Let $f(z) = u(x,y) + iv(x,y)$ be an holomorphic function and $2u(x,y) + v(x,y) = 5$. Show that $f$ is constant

Question

I understand that it suffices to show that $f'(z)=0$

What I don't understand though, is how to take a partial derivative from $2u(x,y) + v(x,y) = 5$ ...

Another solution I thought of is,

If $2u(x,y) + v(x,y) = 5$, and 5 is a real number. Then 2 $y1$ and $y2$ is equal to $0$, and 2 $x1$ and $x2$ is equal to $5$.

meaning that if I take the derivative of 2 $x1$, its always going to be zero because 5 is a constant. $\frac{du}{dx} = 0$ and since it's analytic, by CRE it implies that $\frac{dv}{dy}$ is also zero.

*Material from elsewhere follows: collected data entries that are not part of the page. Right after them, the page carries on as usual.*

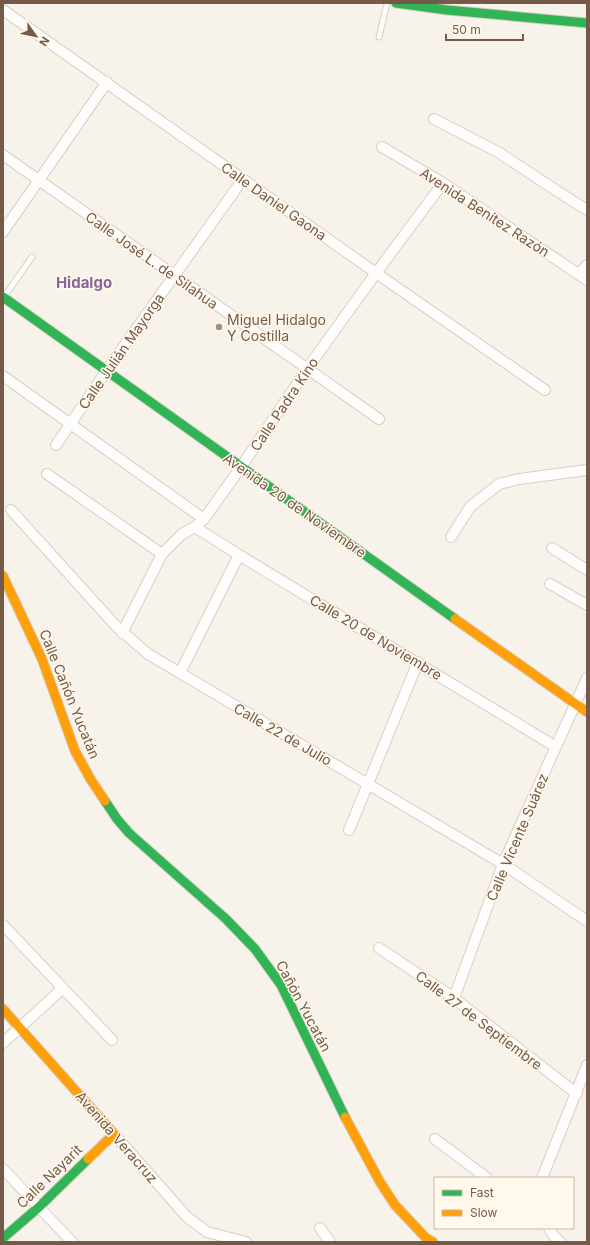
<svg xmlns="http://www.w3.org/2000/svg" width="590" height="1245" font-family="Inter,sans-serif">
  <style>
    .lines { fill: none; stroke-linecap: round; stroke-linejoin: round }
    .lane-casing { stroke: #d6cfc6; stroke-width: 7 }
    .street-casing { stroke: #d6cfc6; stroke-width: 12 }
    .fast-casing { stroke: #d6cfc6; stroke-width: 11 }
    .slow-casing { stroke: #d6cfc6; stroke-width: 11 }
    .lane { stroke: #fefdfc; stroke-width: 5 }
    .street { stroke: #fefdfc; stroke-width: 10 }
    .fast { stroke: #30b455; stroke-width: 9 }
    .slow { stroke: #ff9f0a; stroke-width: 9 }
    .poi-dot { fill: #a39081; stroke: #fff8eb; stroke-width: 1.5 }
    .labels { text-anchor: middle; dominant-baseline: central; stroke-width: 3; stroke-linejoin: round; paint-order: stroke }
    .street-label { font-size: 14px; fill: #765a49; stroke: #fff8eb }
    .poi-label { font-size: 14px; fill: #765a49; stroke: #fff8eb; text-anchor: start }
    .neighbourhood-label { font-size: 15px; font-weight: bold; fill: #896499; stroke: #fff8eb }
  </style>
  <rect width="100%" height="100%" fill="#f7f3ea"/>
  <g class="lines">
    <g class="lane-casing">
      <path id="lane" d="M379,37L387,3
        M4,297L32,257"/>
    </g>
    <g class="street-casing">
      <path id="street" d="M3,10L376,273L545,390
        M434,119L498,152L557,191L587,210
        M382,147L443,183L587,280
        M3,155L379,419
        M3,232L107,82
        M579,274L587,265
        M3,376L204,519
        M56,445L107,370L243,179
        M47,474L162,554
        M11,510L116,626L148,654L503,864L587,921
        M195,527L239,555L556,747
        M451,537L470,507L499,484L519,479L587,470
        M552,548L587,570
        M550,584L587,605
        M122,633L162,554L182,534L195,527L204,519L241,467L307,369L376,273L443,183
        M180,673L239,555
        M349,830L418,662
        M3,925L112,1040
        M379,948L454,998L460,1003L577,1094
        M454,998L503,864L587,678
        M3,1043L63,988
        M114,1134L187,1217L207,1232L246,1242
        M435,1139L487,1178
        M3,1169L72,1242
        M542,1178L587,1065
        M320,1228L330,1242
        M549,1228L553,1235L560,1242"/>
    </g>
    <g class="fast-casing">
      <path id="fast" d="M396,3L447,10L587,23
        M3,297L455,619
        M105,801L117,819L129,833L226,919L255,949L281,985L345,1117
        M3,1238L39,1207L88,1159"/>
    </g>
    <g class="slow-casing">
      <path id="slow" d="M3,576L42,659L75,751L91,780L105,801
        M455,619L587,712
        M3,1009L114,1134L88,1159
        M345,1117L380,1182L395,1205L426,1238L433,1242"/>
    </g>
    <use href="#lane" class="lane"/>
    <use href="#street" class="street"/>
    <use href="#fast" class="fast"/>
    <use href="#slow" class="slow"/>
  </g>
  <circle class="poi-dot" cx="219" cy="327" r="4"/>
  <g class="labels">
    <g class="street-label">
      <text transform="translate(274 201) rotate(35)">Calle Daniel Gaona</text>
      <text transform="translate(485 212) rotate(33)">Avenida Benítez Razón</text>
      <text transform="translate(152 260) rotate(35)">Calle José L. de Silahua</text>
      <text transform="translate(121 351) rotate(-55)">Calle Julián Mayorga</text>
      <text transform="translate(284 404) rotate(-56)">Calle Padra Kino</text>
      <text transform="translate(295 505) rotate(35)">Avenida 20 de Noviembre</text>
      <text transform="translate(376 637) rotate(31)">Calle 20 de Noviembre</text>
      <text transform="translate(70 694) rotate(68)">Calle Cañón Yucatán</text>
      <text transform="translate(283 734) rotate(30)">Calle 22 de Julio</text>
      <text transform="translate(517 837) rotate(-67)">Calle Vicente Suárez</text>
      <text transform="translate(304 1006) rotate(62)">Cañón Yucatán</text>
      <text transform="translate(479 1020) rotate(37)">Calle 27 de Septiembre</text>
      <text transform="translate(117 1137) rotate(49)">Avenida Veracruz</text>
      <text transform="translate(49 1176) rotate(-44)">Calle Nayarit</text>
    </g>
    <g class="poi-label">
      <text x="227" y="319">Miguel Hidalgo<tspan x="227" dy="16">Y Costilla</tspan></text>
    </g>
    <g class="neighbourhood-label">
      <text x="84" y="282">Hidalgo</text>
    </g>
  </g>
  <rect width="590" height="1245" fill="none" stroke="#765a49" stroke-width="8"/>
  <rect x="434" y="1177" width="140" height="52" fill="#fff8eb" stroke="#c8b9aa"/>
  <rect x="442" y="1190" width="20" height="6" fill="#30b455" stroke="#c8b9aa"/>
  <text x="470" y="1197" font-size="12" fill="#765a49">Fast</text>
  <rect x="442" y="1210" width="20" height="6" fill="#ff9f0a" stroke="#c8b9aa"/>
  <text x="470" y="1217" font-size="12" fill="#765a49">Slow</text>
  <g transform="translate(36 36) rotate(123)" stroke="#fff8eb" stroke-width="3" paint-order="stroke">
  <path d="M0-3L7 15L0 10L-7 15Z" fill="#765a49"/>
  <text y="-6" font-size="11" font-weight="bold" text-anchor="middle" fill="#765a49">N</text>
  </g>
  <path d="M446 34v6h77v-6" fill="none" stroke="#765a49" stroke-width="2"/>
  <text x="452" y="34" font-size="12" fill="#765a49" stroke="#fff8eb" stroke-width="3" paint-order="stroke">50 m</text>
</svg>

Likewise if I take the derivative of $x2$, $\frac{dv}{dx}$ is also going to be $0$, which again by CRE implies that $-\frac{dv}{dx} = \frac{du}{dy}$.

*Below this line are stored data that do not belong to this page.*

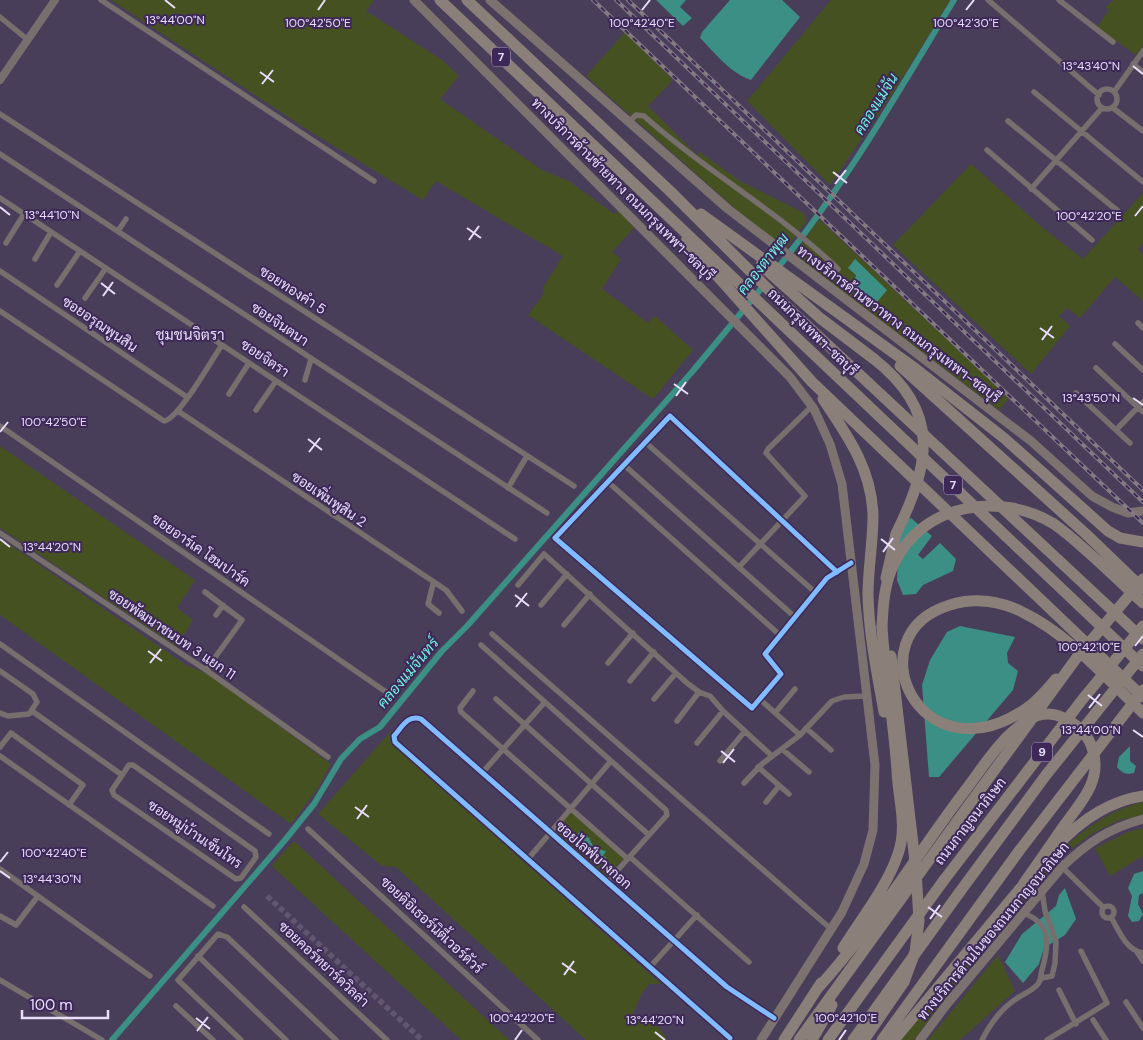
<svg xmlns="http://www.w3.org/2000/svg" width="1143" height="1040" font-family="'DM Sans',Sarabun,sans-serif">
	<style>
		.green { fill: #465121 }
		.water { fill: #3b8f85 }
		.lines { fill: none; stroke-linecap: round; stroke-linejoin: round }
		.canal { stroke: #3b8f85; stroke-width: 6 }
		.minor-tunnel { stroke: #615671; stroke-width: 5.5; stroke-dasharray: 5.5 3; stroke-linecap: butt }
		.minor { stroke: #776f6e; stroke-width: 5.5 }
		.tertiary { stroke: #776f6e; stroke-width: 8 }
		.secondary { stroke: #7c726f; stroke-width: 9 }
		.motorway { stroke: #8b7f79; stroke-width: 11 }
		.rail-casing { stroke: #837b83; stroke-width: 4 }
		.rail { stroke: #3d2858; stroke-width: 2; stroke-dasharray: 5.5; stroke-linecap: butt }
		.motorway-bridge { stroke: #8b7f79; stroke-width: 11 }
		.cycleway-casing { stroke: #3d2858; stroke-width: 8 }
		.cycleway { stroke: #80bcff; stroke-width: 5 }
		.ticks { fill: none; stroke: #e8ddfb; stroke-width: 2 }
		.labels { text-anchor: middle; stroke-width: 4; stroke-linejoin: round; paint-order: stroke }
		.shield { fill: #3d2858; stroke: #b5a7ca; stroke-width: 1 }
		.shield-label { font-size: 12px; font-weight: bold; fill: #e8ddfb }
		.street-label { font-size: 14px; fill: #e8ddfb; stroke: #3d2858 }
		.water-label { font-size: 15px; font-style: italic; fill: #6ff2de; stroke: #3d2858 }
		.neighbourhood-label { font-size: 15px; fill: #e8ddfb; stroke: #3d2858 }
		.ticks-label { font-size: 12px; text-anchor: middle; fill: #e8ddfb; stroke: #3d2858; stroke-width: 4; stroke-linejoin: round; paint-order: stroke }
	</style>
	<rect width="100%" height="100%" fill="#493e59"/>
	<path class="green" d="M111 0H374L366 11 442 60 459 76 440 99 542 170 569 181 614 214 619 210 634 228 612 252 621 259 602 289 648 323 655 316 693 350 653 399 528 315 544 293 543 287 563 256 436 181 423 200 311 132Z
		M831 0H950L893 93 830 185 747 101Z
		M1114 0H1143V46L1136 55 1097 27 1109 10 1105 7Z
		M625 32 673 80 648 106 697 155 700 152 740 181 804 213 806 222 786 248 741 214 586 76Z
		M971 164 1043 228 1083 259 1143 193V243L1138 249 1143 254V301L1115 277 1080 318 1067 308 1059 316 1070 326 1031 374 893 245Z
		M819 219 1009 398 999 410 794 255Z
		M0 446 195 580 177 608 193 620 177 647 0 528Z
		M0 538 186 665 210 675 331 764 316 791 291 824 0 615Z
		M391 731 393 745 661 984H649L642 993 633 1014C648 1025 659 1021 667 1040H586L396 867 382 866 318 814Z
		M1143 802V815L1120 820 1093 833 1064 854 952 988 914 1040H901L1063 848C1087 828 1112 809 1143 802Z
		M571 812 624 858 606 877 555 831Z
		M1143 828V856L1110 876 1095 848 1128 832Z
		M294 841 509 1040H461L274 868 272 865Z
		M998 955 1015 991 960 1040H928Z"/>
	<path class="water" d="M656 0H686L680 7 692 18 683 26Z
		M730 0H782L800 17 751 80C730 73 715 53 700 38L702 32Z
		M855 259 887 290 873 307 860 299 852 290 856 275 848 268Z
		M911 518 932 536 918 555 923 559 940 543 956 559 953 571 923 585 916 594 903 595 897 580 900 522Z
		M960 626 1015 637 1007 653 1008 663 1018 671 1013 690 939 777H929L922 685 930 660 947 632Z
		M1130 746V761L1136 766 1134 773C1126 775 1122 773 1117 767L1119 757Z
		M580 832 589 838 594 848 606 851 603 856 607 858 604 859C589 855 589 844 576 835Z
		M1143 871V893L1139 895 1138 904 1143 914 1139 921 1132 922 1128 916 1132 896 1128 888 1134 874Z
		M1065 888 1076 919 1065 935 1044 948 1039 964 1023 983 1005 962 1022 934 1056 906 1059 895Z"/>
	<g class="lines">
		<path class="canal" d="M776 270C844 187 898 92 954 0
			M112 1040 285 840 314 804 341 759 360 739 380 727 442 651 468 625 692 372 765 284"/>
		<path class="minor-tunnel" d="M267 896 422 1040"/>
		<path class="minor" d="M101 0 374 181
			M988 0 1099 95
			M1059 0 1113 42
			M0 17 28 40
			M1133 64 1143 72
			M1097 99a10 10 0 1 1 20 0a10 10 0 1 1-20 0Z
			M1034 92 1143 182
			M1114 92 1143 51
			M1113 108 1143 131
			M0 114 574 486
			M1008 121 1119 212
			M629 122 636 115 644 116C705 171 778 211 838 269
			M987 150 1092 240
			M0 154 547 513
			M1031 189 1102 108
			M0 198 515 539
			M118 231 126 219
			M6 243 24 214
			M35 259 51 232
			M0 271 187 397
			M57 285 80 251
			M85 298 106 268
			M0 311 164 421C178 420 212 359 222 345
			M1138 323 1143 328
			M1115 344 1143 370
			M1096 368 1143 412
			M305 380 311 359
			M1076 393 1130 443
			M229 394 249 363
			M256 410 276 381
			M178 411 446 590 462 611
			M0 426 389 694
			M1116 430 1143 402
			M645 442 816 593
			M624 465 796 618
			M608 482 781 636
			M508 488 527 456
			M0 533 206 670 328 757
			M739 567 805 496 766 453 768 449 812 406
			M837 572 670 416 555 538 752 708 781 674 765 654 827 578 851 563
			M433 584 428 604 439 613
			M518 585 544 554 687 683 699 692 710 696 723 711 772 756
			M205 592 242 620 206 670
			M541 605 567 574
			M216 615 223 605
			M564 625 590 594
			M492 634 831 929
			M0 644 269 834
			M481 645 666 810 667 815 607 882
			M608 663 633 633
			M0 671 33 694 37 702 29 714 8 716 0 713
			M630 681 654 652
			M473 691 460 708 461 712 628 859
			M496 699 649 835
			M654 699 676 673
			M764 703 800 735
			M32 711 122 775
			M775 713 795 689
			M677 721 699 692
			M806 728 831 750
			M697 743 723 711
			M0 747 11 733 83 785 69 805
			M782 749 809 772
			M0 756 213 906
			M720 761 745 731
			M129 765H133L255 851 256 857 241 878 236 879 114 795 112 790Z
			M758 767 789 794
			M482 773 545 702
			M744 783 762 764 800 735 832 701 844 697 866 696
			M766 802 779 786
			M308 829 538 1040
			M630 857 749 962
			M528 859 611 761
			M1062 867 1103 907
			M0 869 150 976
			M1102 912a6 6 0 1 1 12 0a6 6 0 1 1-12 0Z
			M244 907 387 1040
			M0 916 16 925 38 896
			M1111 917C1119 931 1126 950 1143 953
			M1137 952 1143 961
			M198 956 286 1040
			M650 967 697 915
			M1042 978 1052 976 1055 963 1056 942 1045 911 1042 891
			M0 980 102 1040
			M1059 990 1076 1024
			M1126 1002 1143 1028
			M176 1006 213 1040
			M1093 1020 1106 1040
			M730 1038 395 742 394 736C402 727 408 714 421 719L727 987 774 1018
			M241 1040 178 980 218 934 227 937 336 1040
			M982 1040C990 1024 1001 1009 1016 999 1024 993 1031 992 1038 984 1042 979 1040 976 1042 970 1049 945 1052 923 1023 913
			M1047 1040 1107 1003 1081 951"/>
		<path class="tertiary" d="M0 80 55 0"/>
		<path class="secondary" d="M414 0 790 377 814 409 830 444 842 484 875 765 873 830 864 864 842 912 761 1040
			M490 0 728 209 1031 441 1092 496 1112 507 1128 513 1143 511
			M920 1040 947 1004 1062 867C1087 843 1109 828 1143 819"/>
		<path class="motorway" d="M440 0 1143 666
			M467 0 671 192 771 292 1143 639
			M701 214 916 369 1004 438 1108 531 1120 538 1143 542
			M686 241 812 382 1143 697
			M761 265 820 318 874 359
			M900 366 1086 534 1143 589
			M823 399C848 436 872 470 873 516 873 542 868 569 868 595 869 634 877 673 884 712
			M1098 561 1143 603
			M886 578 896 534
			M1056 679C1047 689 1038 701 1027 708 920 782 852 635 950 605 975 597 1002 601 1024 613 1068 634 1107 679 1143 713
			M1056 847C1079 822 1109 801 1143 796
			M843 948C861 919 887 887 898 854 908 826 898 799 897 771 894 723 885 675 882 627
			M817 989C872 929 915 857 964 792 979 773 993 749 1011 733 1028 718 1042 708 1064 718 1078 725 1089 735 1093 751 1102 782 1080 803 1063 827 1050 846 1037 865 1024 883
			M784 1040 821 983
			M799 1040 966 809
			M812 1040 832 1005
			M828 1040 944 880
			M853 1040 959 893
			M882 1040 1019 851
			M894 1040 1029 878"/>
		<defs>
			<path id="rail" d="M593 0 1143 523
				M616 0 1143 502
				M628 0 1143 490"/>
		</defs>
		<use href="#rail" class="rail-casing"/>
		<use href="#rail" class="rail"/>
		<path class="motorway-bridge" d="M874 359C942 412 930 464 896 534
			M882 627C883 606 884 584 894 564 922 503 1001 491 1054 524 1070 535 1084 549 1098 561
			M966 809 1078 656 1143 579
			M1019 851 1143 690
			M944 880 1082 700 1143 626
			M959 893 1046 775 1143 654
			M864 1040 904 982 915 952 919 921 916 870 891 656"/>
		<defs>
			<path id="cycleway" d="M837 572 670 416 555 538 752 708 781 674 765 654 827 578 851 563
				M730 1038 395 742 394 736C402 727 408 714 421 719L727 987 774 1018"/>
		</defs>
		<use href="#cycleway" class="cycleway-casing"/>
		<use href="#cycleway" class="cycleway"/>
	</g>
	<path class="ticks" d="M165 0 175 8M318 10 325 0M642 10 650 0M966 10 974 0M1133 66 1143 74M260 72 274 82M262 84 273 70M833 172 847 183M835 184 846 170M0 207 10 215M1135 216 1143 206M467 228 481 238M469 240 479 226M101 283 115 294M103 296 113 282M1040 328 1054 338M1042 340 1052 326M674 384 688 394M676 396 686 382M1133 398 1143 405M0 432 8 422M308 439 322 450M309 452 320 438M0 539 10 547M881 539 895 550M883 552 893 538M515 595 529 606M516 607 527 593M1135 646 1143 636M148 651 162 661M150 663 161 649M1088 695 1102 706M1089 708 1100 694M1133 730 1143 737M721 751 735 762M723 763 734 749M355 807 369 817M357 819 367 805M0 862 8 852M0 871 10 878M928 907 942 917M930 919 940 905M562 963 576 973M564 975 574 961M196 1018 210 1029M197 1031 208 1017M655 1032 665 1040M515 1040 522 1030M839 1040 846 1030"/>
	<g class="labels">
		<g class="shield">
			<rect x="492" y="47.5" width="18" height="19" rx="4"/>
			<rect x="944" y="475.5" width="18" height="19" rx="4"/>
			<rect x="1032" y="742.5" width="20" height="19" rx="4"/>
		</g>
		<g class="shield-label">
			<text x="501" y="61">7</text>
			<text x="953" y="489">7</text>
			<text x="1042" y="756">9</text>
		</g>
		<g class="street-label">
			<text transform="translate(623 189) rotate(45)" y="5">ทางบริการด้านซ้ายทาง ถนนกรุงเทพฯ-ชลบุรี</text>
			<text transform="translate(293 290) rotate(33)" y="5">ซอยทองคำ 5</text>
			<text transform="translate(100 324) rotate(34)" y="5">ซอยอรุณพูนสิน</text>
			<text transform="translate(280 324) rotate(34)" y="5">ซอยจินตนา</text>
			<text transform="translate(899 324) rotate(37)" y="5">ทางบริการด้านขวาทาง ถนนกรุงเทพฯ-ชลบุรี</text>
			<text transform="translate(813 332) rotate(44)" y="5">ถนนกรุงเทพฯ-ชลบุรี</text>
			<text transform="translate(265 358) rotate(34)" y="5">ซอยจิตรา</text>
			<text transform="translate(329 499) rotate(34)" y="5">ซอยเพิ่มพูสิน 2</text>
			<text transform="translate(201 550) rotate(35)" y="5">ซอยอาร์เค โฮมปาร์ค</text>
			<text transform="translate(172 634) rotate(34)" y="5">ซอยพัฒนาชนบท 3 แยก 11</text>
			<text transform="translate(970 821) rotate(-52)" y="5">ถนนกาญจนาภิเษก</text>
			<text transform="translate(195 834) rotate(34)" y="5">ซอยหมู่บ้านเซ็นโทร</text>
			<text transform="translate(594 855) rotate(41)" y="5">ซอยไลฟ์บางกอก</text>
			<text transform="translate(432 925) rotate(43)" y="5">ซอยดิอิเธอร์นิตี้เวอร์ดัวร์</text>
			<text transform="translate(993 931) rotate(-50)" y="5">ทางบริการด้านในของถนนกาญจนาภิเษก</text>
			<text transform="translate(324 964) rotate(43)" y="5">ซอยคอร์ทยาร์ดวิลล่า</text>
		</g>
		<g class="water-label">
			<text transform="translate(876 104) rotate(-58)" y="5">คลองแม่จัน</text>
			<text transform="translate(763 264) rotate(-52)" y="5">คลองตาพุฒ</text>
			<text transform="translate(408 673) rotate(-50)" y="5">คลองแม่จันทร์</text>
		</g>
		<g class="neighbourhood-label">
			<text x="190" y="340">ชุมชนจิตรา</text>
		</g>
	</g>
	<g class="ticks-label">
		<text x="175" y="24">13°44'00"N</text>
		<text x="318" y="27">100°42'50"E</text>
		<text x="642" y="27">100°42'40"E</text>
		<text x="966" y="27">100°42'30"E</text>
		<text x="1091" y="70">13°43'40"N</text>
		<text x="52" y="219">13°44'10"N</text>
		<text x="1089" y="220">100°42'20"E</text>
		<text x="1091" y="402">13°43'50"N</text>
		<text x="54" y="426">100°42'50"E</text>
		<text x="52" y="551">13°44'20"N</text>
		<text x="1089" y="651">100°42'10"E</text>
		<text x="1091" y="734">13°44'00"N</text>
		<text x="54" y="857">100°42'40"E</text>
		<text x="52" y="883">13°44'30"N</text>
		<text x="522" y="1022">100°42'20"E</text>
		<text x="846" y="1022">100°42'10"E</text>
		<text x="655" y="1024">13°44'20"N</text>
	</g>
	<path d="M22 1010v8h86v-8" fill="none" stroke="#e8ddfb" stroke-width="2.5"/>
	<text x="30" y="1010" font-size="15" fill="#e8ddfb" stroke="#3d2858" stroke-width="4" paint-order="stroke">100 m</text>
</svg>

So it's all $0$, meaning that $f$ is a constant.

Any hints? or suggestions in regards to this solution?

Answer 1

The image of such an analytic function would be a subset of a line in the plane. I don't know where you are in your study of complex variable, but such a function would not be an open mapping [if it is nonconstant], so it cannot be analytic.

Answer 2

Taking partial derivatives of $$2u+v=5$$ gives $$2u_x+v_x=0\\2u_y+v_y=0$$ Use the Cauchy-Riemann equations to express the partials with respect to $y$ in terms of the partials with respect to $x$, and conclude that all fo them are $0$.

Answer 3

"I understand that it suffices to show that $f′(z)=0$". This is true only for domains in the complex plane. For a counterexample, take $f \equiv 1$ in $B_1 (0)$ and $f \equiv 0$ in $B_1 (3)$. $f$ is only locally constant. Other than that, @saulspatz already gave the answer I was about to give you.